* **ACTIVITY**
Copy the lines of the records below, starting with the line that contains "<!--Image references-->" and going on through the line that contains "[面试题3： 二维数组中的查", and leave the pictures out.

::::::::

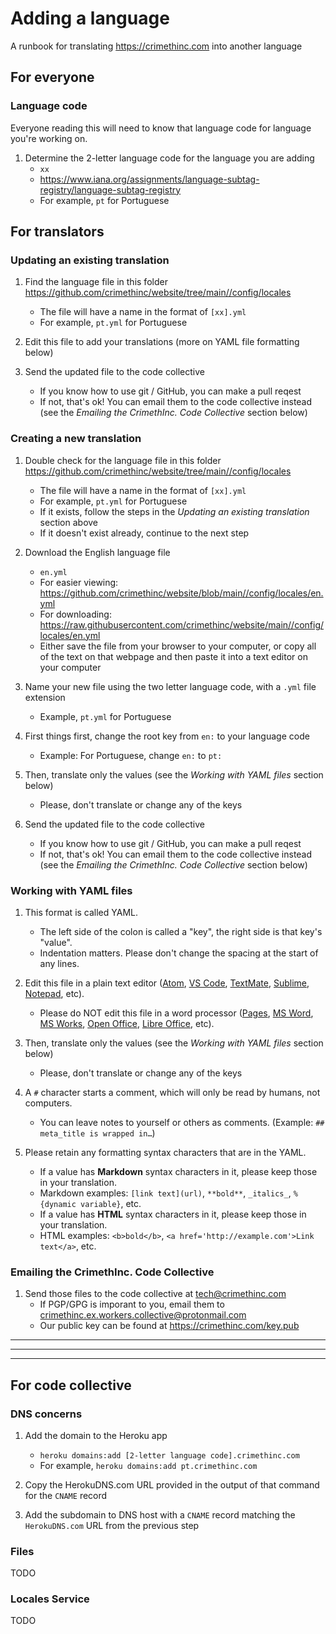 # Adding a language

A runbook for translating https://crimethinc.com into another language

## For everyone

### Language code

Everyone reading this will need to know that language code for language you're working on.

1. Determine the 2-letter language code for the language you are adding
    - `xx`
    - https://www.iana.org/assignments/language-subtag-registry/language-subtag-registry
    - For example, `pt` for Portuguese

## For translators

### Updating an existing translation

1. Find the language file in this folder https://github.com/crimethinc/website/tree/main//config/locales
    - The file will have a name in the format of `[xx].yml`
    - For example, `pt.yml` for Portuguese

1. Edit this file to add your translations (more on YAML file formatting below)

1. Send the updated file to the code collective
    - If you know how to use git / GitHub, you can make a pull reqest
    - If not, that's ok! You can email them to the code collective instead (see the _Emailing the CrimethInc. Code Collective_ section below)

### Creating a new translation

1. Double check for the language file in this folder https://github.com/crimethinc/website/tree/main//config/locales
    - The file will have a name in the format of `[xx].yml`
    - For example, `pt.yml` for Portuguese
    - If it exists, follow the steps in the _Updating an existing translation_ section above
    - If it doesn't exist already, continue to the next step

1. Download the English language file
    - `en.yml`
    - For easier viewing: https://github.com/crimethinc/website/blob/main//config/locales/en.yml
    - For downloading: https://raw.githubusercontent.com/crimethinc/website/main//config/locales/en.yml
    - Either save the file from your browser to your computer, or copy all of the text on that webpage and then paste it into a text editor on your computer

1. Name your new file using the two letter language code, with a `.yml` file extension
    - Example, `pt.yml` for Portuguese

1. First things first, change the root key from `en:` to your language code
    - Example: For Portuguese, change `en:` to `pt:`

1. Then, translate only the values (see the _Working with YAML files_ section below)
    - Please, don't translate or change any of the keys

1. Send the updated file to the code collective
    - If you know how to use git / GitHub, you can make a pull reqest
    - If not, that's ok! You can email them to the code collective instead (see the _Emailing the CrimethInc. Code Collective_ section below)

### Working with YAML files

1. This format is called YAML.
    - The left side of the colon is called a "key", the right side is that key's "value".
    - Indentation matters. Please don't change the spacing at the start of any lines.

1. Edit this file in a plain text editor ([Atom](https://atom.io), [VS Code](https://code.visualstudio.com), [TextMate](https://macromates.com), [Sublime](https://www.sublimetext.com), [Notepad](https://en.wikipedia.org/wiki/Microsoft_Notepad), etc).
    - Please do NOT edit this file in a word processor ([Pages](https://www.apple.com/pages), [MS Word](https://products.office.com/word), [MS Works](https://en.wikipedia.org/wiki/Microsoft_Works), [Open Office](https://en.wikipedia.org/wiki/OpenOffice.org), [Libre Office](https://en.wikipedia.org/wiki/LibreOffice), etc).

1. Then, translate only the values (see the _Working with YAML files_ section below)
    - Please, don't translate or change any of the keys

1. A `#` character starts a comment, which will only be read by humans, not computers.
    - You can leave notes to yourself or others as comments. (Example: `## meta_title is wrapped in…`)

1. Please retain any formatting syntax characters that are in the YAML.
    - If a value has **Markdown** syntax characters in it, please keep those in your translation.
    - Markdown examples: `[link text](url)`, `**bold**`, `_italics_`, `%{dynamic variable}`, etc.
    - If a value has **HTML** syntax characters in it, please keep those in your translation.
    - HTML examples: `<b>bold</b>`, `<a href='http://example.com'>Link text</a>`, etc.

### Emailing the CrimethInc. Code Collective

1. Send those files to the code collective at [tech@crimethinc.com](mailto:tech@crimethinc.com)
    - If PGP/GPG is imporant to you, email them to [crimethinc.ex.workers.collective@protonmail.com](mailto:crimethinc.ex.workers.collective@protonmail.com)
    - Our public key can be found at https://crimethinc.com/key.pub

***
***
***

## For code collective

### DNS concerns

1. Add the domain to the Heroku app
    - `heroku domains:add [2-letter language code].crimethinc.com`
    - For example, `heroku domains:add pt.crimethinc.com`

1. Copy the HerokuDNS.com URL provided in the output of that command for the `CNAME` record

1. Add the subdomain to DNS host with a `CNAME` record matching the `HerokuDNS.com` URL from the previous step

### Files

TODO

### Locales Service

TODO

::::::::

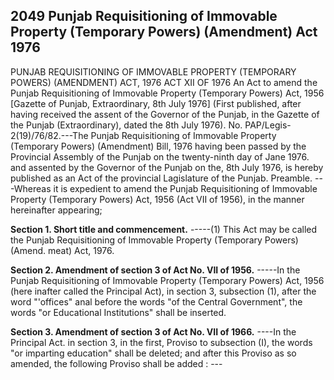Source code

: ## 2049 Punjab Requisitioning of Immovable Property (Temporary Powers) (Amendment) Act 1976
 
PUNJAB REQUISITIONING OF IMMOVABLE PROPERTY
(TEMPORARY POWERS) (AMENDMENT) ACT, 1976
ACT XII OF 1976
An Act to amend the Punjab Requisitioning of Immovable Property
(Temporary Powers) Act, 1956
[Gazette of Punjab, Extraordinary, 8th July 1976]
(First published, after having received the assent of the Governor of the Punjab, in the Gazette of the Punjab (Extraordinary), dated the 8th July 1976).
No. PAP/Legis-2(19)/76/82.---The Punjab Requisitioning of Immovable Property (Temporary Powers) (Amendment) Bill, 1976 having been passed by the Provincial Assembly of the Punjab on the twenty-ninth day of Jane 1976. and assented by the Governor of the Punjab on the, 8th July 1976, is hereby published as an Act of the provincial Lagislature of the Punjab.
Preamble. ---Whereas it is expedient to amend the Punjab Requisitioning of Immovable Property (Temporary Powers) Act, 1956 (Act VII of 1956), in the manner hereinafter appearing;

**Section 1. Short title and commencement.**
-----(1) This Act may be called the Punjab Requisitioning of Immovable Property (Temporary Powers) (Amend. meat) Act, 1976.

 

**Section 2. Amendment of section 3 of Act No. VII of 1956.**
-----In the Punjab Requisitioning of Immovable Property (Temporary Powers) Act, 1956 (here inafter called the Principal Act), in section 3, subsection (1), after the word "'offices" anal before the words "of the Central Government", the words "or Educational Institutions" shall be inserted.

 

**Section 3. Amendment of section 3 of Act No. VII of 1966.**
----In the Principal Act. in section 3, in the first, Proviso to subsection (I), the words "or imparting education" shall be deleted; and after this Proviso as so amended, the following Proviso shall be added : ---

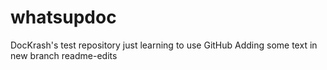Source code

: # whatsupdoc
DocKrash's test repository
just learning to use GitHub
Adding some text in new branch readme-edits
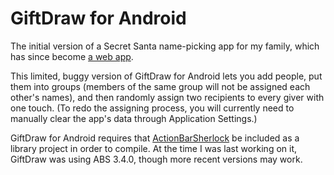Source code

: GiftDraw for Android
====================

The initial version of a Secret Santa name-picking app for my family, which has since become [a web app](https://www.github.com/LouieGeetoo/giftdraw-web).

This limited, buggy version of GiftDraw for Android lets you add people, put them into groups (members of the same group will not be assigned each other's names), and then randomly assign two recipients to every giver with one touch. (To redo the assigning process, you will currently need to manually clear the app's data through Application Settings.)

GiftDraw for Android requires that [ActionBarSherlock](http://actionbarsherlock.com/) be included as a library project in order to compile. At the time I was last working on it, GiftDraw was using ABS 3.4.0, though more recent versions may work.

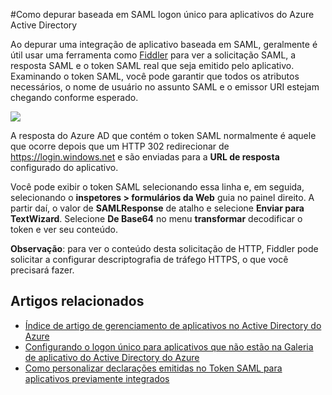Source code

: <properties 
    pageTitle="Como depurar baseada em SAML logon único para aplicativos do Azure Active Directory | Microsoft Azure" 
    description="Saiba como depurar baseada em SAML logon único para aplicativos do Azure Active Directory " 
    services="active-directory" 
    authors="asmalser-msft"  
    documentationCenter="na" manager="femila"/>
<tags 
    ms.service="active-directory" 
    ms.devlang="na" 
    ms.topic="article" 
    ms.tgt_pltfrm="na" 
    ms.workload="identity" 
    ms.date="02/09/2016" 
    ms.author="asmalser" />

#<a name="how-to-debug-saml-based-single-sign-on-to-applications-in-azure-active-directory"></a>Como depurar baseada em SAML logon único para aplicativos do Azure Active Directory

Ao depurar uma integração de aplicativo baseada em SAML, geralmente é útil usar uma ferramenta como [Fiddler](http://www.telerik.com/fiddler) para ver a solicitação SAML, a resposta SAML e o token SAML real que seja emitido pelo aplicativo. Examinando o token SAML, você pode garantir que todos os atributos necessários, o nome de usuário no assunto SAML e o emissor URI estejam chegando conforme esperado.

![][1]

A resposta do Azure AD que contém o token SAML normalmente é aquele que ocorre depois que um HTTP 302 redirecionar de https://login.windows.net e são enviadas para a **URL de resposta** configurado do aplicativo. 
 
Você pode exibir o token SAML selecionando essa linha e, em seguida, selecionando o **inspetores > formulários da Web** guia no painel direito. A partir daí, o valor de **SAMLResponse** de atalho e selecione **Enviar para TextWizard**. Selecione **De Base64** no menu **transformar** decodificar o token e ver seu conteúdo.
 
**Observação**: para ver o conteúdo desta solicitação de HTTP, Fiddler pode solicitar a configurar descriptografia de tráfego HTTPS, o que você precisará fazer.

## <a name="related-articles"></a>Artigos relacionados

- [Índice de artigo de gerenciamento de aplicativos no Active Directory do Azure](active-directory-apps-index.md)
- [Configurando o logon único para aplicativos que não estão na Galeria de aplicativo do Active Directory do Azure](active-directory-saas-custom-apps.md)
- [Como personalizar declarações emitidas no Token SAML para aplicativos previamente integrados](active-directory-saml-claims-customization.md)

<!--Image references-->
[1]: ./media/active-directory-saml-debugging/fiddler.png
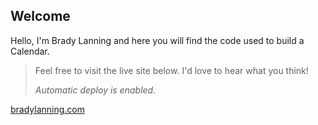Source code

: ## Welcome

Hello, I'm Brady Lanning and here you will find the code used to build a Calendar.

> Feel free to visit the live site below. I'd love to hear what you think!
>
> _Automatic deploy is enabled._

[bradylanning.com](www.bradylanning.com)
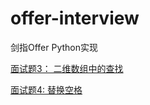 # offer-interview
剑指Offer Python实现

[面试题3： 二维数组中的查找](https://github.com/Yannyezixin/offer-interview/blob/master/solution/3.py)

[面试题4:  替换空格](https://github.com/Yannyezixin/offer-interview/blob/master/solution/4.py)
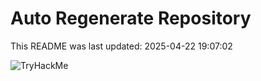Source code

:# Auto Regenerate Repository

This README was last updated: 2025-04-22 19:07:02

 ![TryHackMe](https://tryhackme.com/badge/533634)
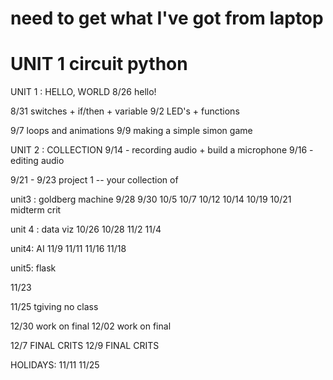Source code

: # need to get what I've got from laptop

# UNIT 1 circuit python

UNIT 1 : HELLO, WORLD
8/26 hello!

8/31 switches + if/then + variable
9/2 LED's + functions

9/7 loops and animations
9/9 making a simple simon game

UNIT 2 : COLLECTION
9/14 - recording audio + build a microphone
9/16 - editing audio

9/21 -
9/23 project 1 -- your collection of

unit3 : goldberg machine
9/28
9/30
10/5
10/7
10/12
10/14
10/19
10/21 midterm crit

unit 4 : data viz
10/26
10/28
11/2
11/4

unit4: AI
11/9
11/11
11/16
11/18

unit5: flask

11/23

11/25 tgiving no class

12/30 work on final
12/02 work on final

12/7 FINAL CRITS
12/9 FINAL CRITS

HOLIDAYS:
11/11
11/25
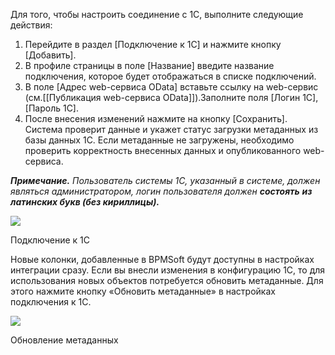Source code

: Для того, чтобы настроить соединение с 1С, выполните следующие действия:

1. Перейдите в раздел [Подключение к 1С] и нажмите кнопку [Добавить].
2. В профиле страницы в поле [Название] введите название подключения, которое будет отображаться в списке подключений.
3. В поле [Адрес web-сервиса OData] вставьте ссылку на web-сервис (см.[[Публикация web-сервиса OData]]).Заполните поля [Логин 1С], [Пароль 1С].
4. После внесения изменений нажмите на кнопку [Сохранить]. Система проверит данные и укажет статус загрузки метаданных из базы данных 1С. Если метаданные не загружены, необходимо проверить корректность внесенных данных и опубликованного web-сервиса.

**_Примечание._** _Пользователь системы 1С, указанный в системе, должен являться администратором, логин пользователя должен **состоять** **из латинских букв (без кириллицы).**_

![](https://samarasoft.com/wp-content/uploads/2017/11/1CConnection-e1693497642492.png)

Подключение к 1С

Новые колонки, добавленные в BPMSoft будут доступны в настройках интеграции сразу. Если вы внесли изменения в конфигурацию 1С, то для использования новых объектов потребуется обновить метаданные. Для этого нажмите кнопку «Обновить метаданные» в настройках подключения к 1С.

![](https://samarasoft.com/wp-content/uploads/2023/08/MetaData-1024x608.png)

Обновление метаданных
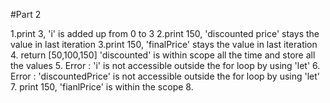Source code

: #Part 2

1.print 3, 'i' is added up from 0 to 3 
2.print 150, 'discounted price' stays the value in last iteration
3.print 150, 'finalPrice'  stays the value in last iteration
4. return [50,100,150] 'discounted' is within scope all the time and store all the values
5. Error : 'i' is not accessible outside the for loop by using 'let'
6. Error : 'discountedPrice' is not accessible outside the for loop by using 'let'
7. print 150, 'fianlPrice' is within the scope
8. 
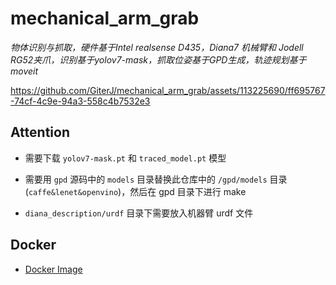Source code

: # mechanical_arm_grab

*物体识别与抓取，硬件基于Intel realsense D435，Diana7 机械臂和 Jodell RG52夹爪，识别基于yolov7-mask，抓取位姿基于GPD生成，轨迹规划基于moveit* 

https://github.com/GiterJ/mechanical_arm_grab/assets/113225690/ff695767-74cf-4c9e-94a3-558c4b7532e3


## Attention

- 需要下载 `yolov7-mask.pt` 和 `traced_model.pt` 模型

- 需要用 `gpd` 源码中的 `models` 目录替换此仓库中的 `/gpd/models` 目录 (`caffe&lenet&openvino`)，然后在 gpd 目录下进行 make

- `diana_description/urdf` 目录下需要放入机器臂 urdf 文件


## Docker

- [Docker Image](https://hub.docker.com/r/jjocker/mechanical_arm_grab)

::::::::

* **TASK SOLUTION**
<!--Image references-->
[1]: ./media/active-directory-saml-debugging/fiddler.png
Source code

: ## Welcome

Hello, I'm Brady Lanning and here you will find the code used to build a Calendar.

> Feel free to visit the live site below. I'd love to hear what you think!
>
> _Automatic deploy is enabled._

[bradylanning.com](www.bradylanning.com)
 # offer-interview
剑指Offer Python实现

[面试题3： 二维数组中的查找](https://github.com/Yannyezixin/offer-interview/blob/master/solution/3.py)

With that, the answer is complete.